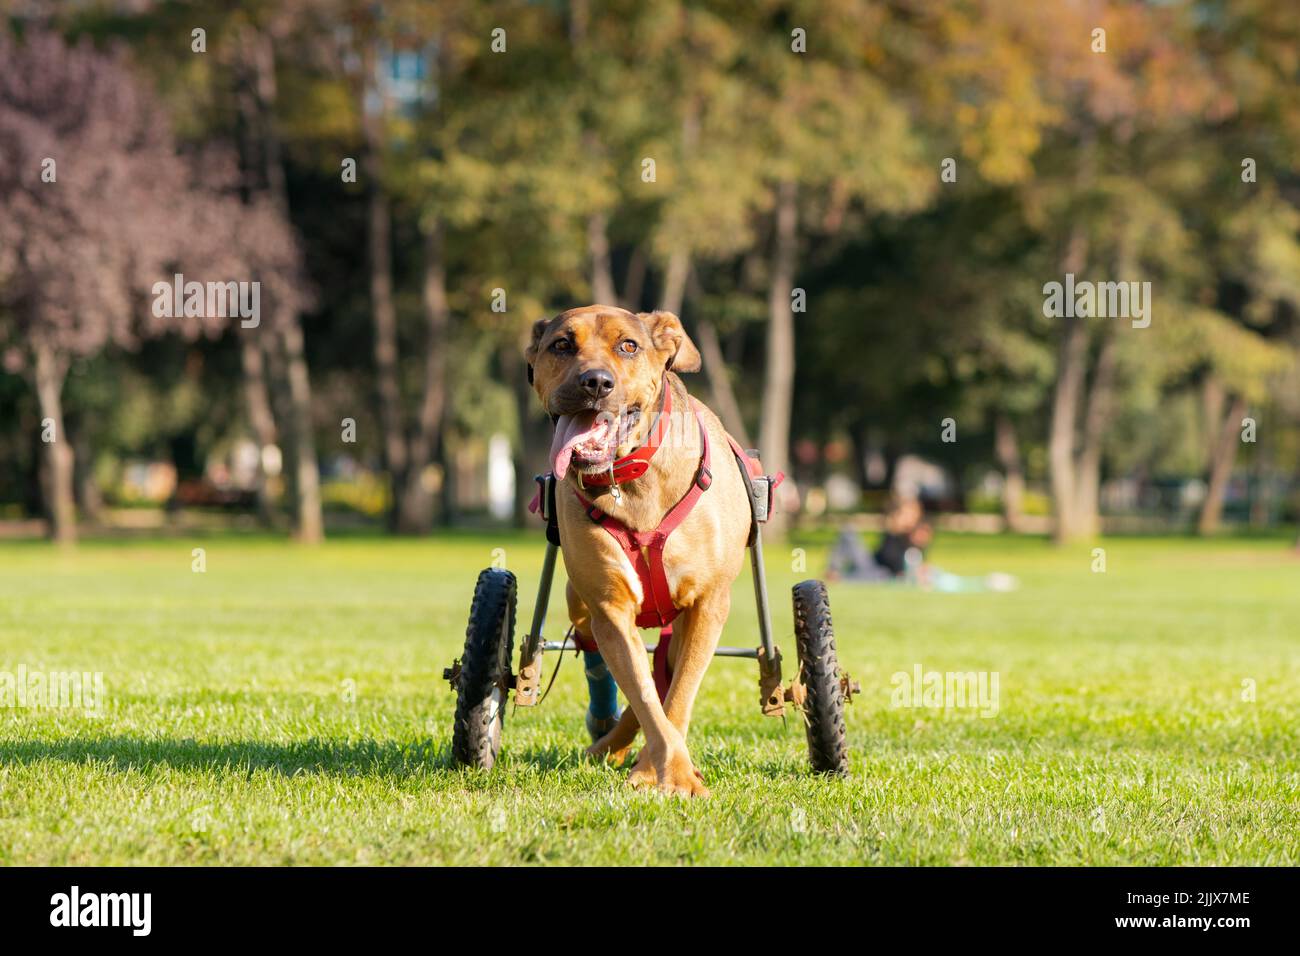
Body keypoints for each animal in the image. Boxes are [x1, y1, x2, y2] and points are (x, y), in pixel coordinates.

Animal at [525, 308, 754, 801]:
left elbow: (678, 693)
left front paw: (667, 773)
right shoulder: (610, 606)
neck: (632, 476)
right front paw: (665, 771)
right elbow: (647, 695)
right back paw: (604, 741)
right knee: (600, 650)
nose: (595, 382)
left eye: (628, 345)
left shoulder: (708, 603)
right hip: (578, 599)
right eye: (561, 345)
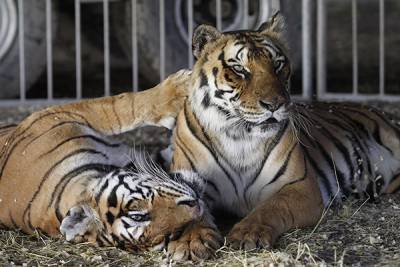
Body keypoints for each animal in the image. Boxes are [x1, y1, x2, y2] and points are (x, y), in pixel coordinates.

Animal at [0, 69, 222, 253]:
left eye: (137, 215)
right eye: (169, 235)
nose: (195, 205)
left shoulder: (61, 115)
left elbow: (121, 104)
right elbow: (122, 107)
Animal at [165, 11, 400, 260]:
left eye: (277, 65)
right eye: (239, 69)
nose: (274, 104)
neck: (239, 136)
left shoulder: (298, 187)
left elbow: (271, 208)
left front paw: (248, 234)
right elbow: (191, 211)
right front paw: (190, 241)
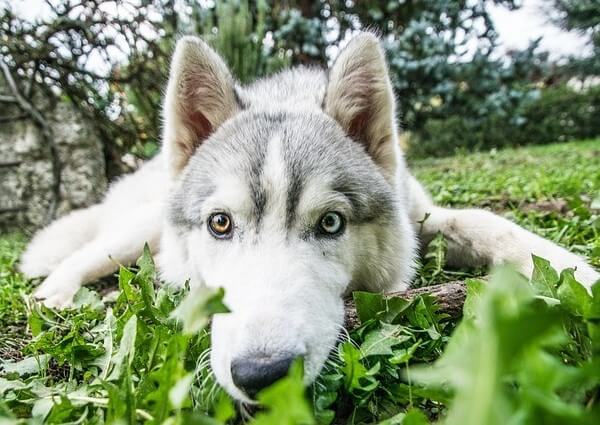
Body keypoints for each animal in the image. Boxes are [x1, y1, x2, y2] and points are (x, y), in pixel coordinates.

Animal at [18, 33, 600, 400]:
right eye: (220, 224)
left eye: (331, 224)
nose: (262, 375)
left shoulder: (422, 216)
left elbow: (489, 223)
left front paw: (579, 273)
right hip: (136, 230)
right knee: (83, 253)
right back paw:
..........
## WHAT IS NEEDED
The required answer is the count of lines in the listing that contain the word "shoulder", with no other text.

## ANSWER FOR THE TASK
5